En esta sala no todo fueron apacibles baños. En ella, se llevaron a cabo dos magnicidios dentro de la guerra civil que acabo con el califato cordobés. El primero sucedió en el año 1018 y la víctima, asesinada por tres de sus esclavos, fue el califa de orígenes marroquíes Alí Ibn Hammud, que había accedido al trono en 1016. El segundo ocurrió el 17 de enero de 1024 y fue la plebe19 de la ciudad la que acabó con la vida del califa omeya Abd al-Rahman V por el trato más favorable que éste daba a las tropas africanas presentes en la ciudad. Llevaba en el trono solamente dos meses, desde el 2 de diciembre de 1023.


Córdoba, Baños Califales, Horno

Las piezas fundamentales para el buen funcionamiento de los baños eran el Horno y la Caldera. Junto a la leñera, formaban la zona de servicio, donde el personal de los baños debía asegurar la perfecta actividad del conjunto, debiendo mantener el horno siempre encendido para evitar posibles desperfectos en la caldera y asegurar igualmente el correcto suministro de agua a ésta. El fuego sólo se apagaba por motivos de voltear la caldera o por reparación de ésta. Hasta esta zona se accedía a través de un pequeño pasillo o androna.

El horno de los Baños Califales estaba construido con ladrillo refractario20 y situado, como ya hemos mencionado en el anterior artículo, entre las dos saletas de la sala caliente, de la cual estaba separado por una celosía de mármol. Estaba colocado a una altura inferior a la del nivel del suelo para así facilitar la circulación del aire caliente por debajo de éste. De él, se han conservado la cámara y el conducto de combustión, así como las galerías subterráneas (hipocausto21) por donde se distribuía el calor y el agua al resto del recinto.
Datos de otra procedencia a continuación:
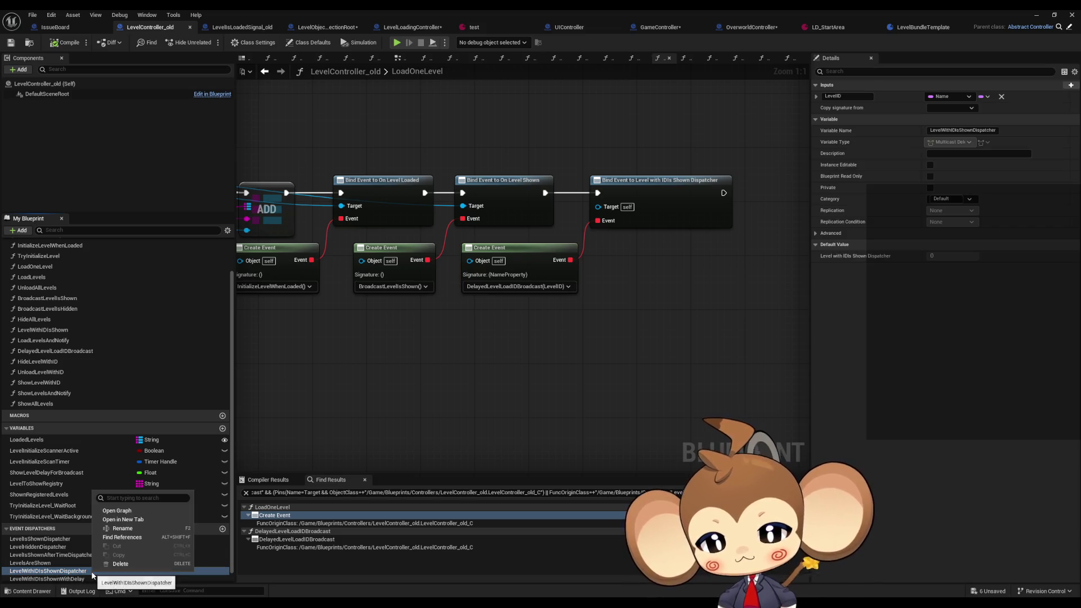
{"action": "left_click", "coordinate": [172, 537]}
{"action": "double_click", "coordinate": [294, 541]}
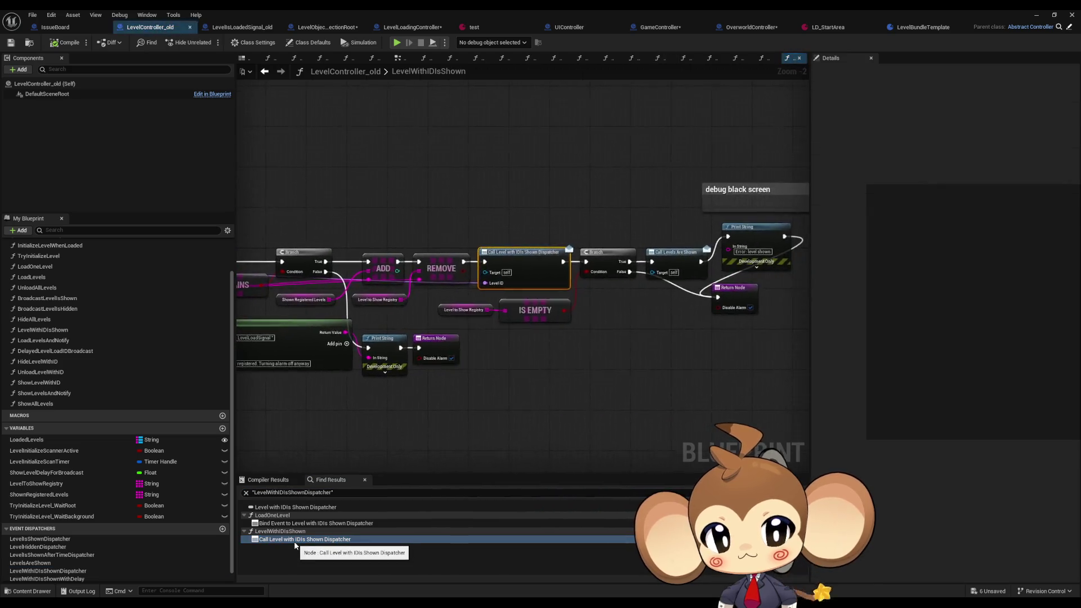
{"action": "mouse_move", "coordinate": [362, 382]}
{"action": "left_mouse_down"}
{"action": "mouse_move", "coordinate": [796, 380]}
{"action": "mouse_move", "coordinate": [377, 350]}
{"action": "left_mouse_up"}
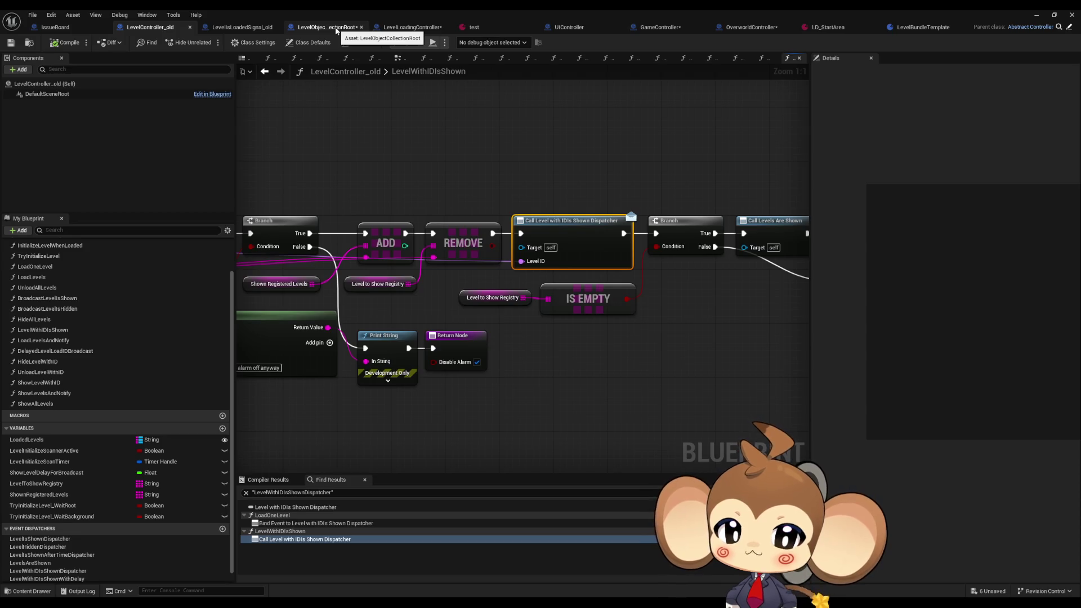
{"action": "left_click", "coordinate": [336, 29]}
{"action": "mouse_move", "coordinate": [532, 198]}
{"action": "left_mouse_down"}
{"action": "mouse_move", "coordinate": [432, 199]}
{"action": "mouse_move", "coordinate": [554, 205]}
{"action": "left_mouse_up"}
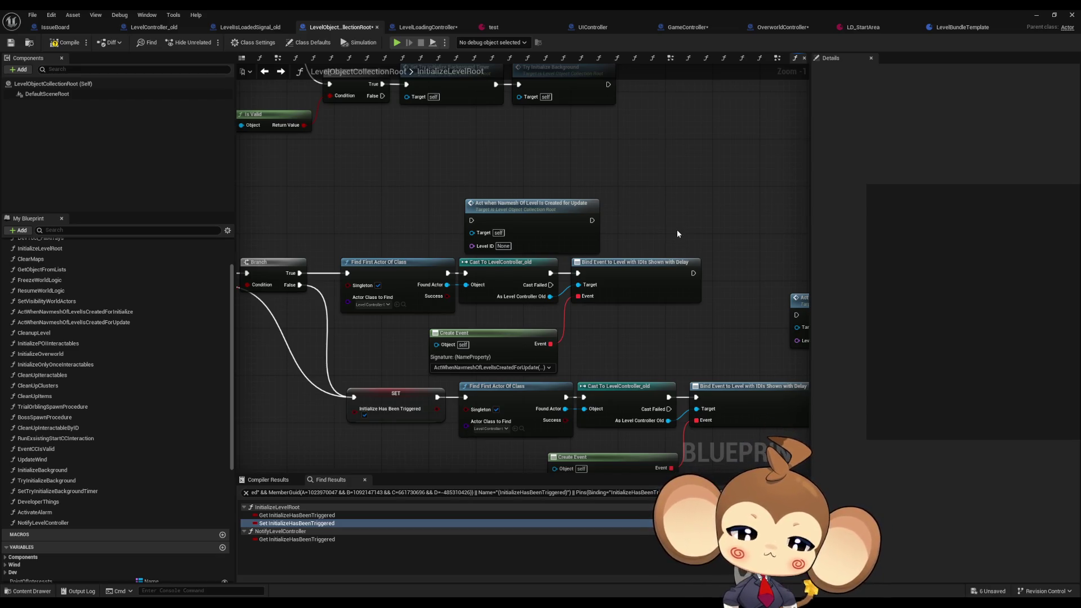
- Lower the navmesh-for-Initialize call beside its binding and nudge the Update call right
{"action": "scroll", "coordinate": [673, 233], "scroll_direction": "down", "scroll_amount": 2}
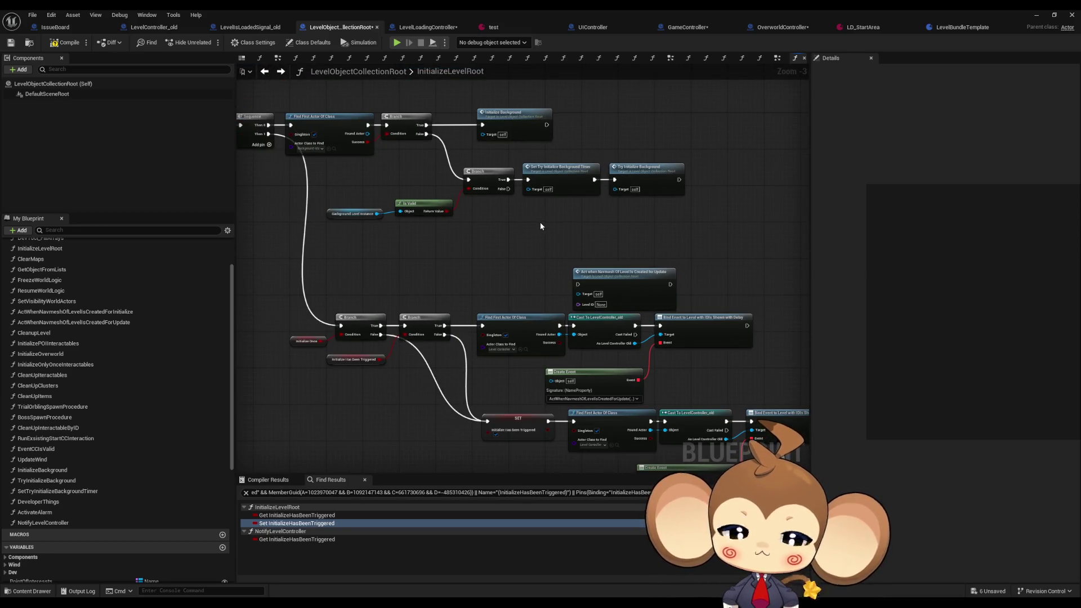
{"action": "mouse_move", "coordinate": [540, 227]}
{"action": "left_mouse_down"}
{"action": "mouse_move", "coordinate": [676, 235]}
{"action": "mouse_move", "coordinate": [468, 222]}
{"action": "left_mouse_up"}
{"action": "mouse_move", "coordinate": [749, 345]}
{"action": "left_mouse_down"}
{"action": "mouse_move", "coordinate": [619, 255]}
{"action": "mouse_move", "coordinate": [647, 325]}
{"action": "left_mouse_up"}
{"action": "left_click", "coordinate": [427, 181]}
Elementos del período taifa

Córdoba, Baños Califales, Maqueta de los Baños Califales

El Salón de Recepciones de época Taifa se construyó en el siglo XI, tiempos entonces de la Taifa de Sevilla, etapa histórica durante la cual el Alcázar árabe pasó a ser residencia de los gobernadores de Córdoba, quienes lo utilizaron seguramente como Salón de Recepciones en el siglo XI. Una utilización que seguramente continuó hasta el siglo XIV con los sucesivos gobernadores almorávides y almohades y que permaneció mientras los reyes castellanos ocuparon el Alcázar árabe. El salón estaba flanqueado por dos saletas: una lo comunicaba con los baños del siglo X y otra, con el pasillo que iba hacia la leñera.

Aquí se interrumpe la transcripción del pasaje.